## 任务要求
根据原文节选作答:
1. 文中说这里收集了几个人做的方式?
2. 方式一用 sc.textFile 读取的是哪个文件路径?
3. 第3题统计12班人数后,结果用 saveAsTextFile 保存到了哪个路径?

## 原文节选
.....

1.1 一共有多少个小于20岁的人参加考试?
1.2 一共有多少个等于20岁的人参加考试?
1.3 一共有多少个大于20岁的人参加考试?

2. 一共有多个男生参加考试?
2.1 一共有多少个女生参加考试?

3. 12班有多少人参加考试?
3.1 13班有多少人参加考试?

4. 语文科目的平均成绩是多少?
4.1 数学科目的平均成绩是多少?
4.2 英语科目的平均成绩是多少?

5. 单个人平均成绩是多少?

6. 12班平均成绩是多少?
6.1 12班男生平均总成绩是多少?
6.2 12班女生平均总成绩是多少?
6.3 同理求13班相关成绩

7. 全校语文成绩最高分是多少?
7.1 12班语文成绩最低分是多少?
7.2 13班数学最高成绩是多少?

8. 总成绩大于150分的12班的女生有几个?

9. 总成绩大于150分,且数学大于等于70,且年龄大于等于20岁的学生的平均成绩是多少?

这里收集了2个人做的方式,其中有的会重复,但是主要是看方法

方式一:

需求如下:
1. 一共有多少人参加考试?
val file = sc.textFile("file:///jar/score")
val name = file.map(x => {val line = x.split(" ");line(0) + "," + line(1)})
val numPeo = name.distinct.count()


1.1 一共有多少个小于20岁的人参加考试?
val file = sc.textFile("file:///jar/score")
val age = file.map(x => {val line = x.split(" ");line(0) + "," + line(1) + "," + line(2)})
val numPeo = age.distinct.filter(_.split(",")(2).toInt<20).count()

1.2  一共有多少个等于20岁的人参加考试?
val file = sc.textFile("file:///jar/score")
val age = file.map(x => {val line = x.split(" ");line(0) + "," + line(1) + "," + line(2)})
val numPeo = age.distinct.filter(_.split(",")(2).toInt == 20).count()

1.3 一共有多少个大于20岁的人参加考试?
val file = sc.textFile("file:///jar/score")
val age = file.map(x => {val line = x.split(" ");line(0) + "," + line(1) + "," + line(2)})
val numPeo = age.distinct.filter(_.split(",")(2).toInt == 20).count()

2. 一共有多个男生参加考试?
val file = sc.textFile("file:///jar/score")
val sex = file.map(x => {val line = x.split(" ");line(0) + "," + line(1) + "," + line(3)})
val numPeo = sex.distinct.filter(_.split(",")(2) == "男").count()

2.1 一共有多少个女生参加考试?
val file = sc.textFile("file:///jar/score")
val sex = file.map(x => {val line = x.split(" ");line(0) + "," + line(1) + "," + line(3)})
val numPeo = sex.distinct.filter(_.split(",")(2) == "女").count()

3. 12班有多少人参加考试?
val file = sc.textFile("file:///jar/score")
val classNum = file.map(x => {val line = x.split(" ");line(0) + "," + line(1) })
val numPeo = classNum.distinct.filter(_.split(",")(0).toInt == 12).count()
sc.makeRDD(Array(numPeo)).saveAsTextFile("file:///jar/result/class12numPeo")

3.1 13班有多少人参加考试?
val file = sc.textFile("file:///jar/score")
val classNum = file.map(x => {val line = x.split(" ");line(0) + "," + line(1) })

.....

(数据集所含条目)

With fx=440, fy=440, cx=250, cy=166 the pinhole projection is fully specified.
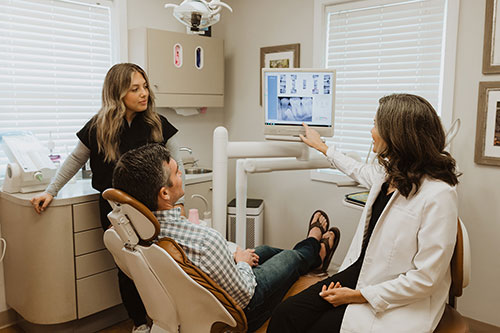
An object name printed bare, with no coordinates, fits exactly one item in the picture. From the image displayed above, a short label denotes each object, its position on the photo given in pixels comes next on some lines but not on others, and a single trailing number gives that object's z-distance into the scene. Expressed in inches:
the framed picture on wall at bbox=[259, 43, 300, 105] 130.2
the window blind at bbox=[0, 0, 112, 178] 104.2
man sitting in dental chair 58.1
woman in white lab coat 57.0
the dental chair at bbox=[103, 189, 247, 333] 54.5
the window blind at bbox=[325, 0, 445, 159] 107.5
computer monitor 89.3
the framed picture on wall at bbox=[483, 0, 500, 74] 94.0
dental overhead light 84.0
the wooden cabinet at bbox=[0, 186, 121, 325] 92.7
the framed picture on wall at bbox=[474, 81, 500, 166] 95.9
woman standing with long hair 89.6
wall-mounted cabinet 118.9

.....

## 书面回答
1. 2个人。
2. file:///jar/score
3. file:///jar/result/class12numPeo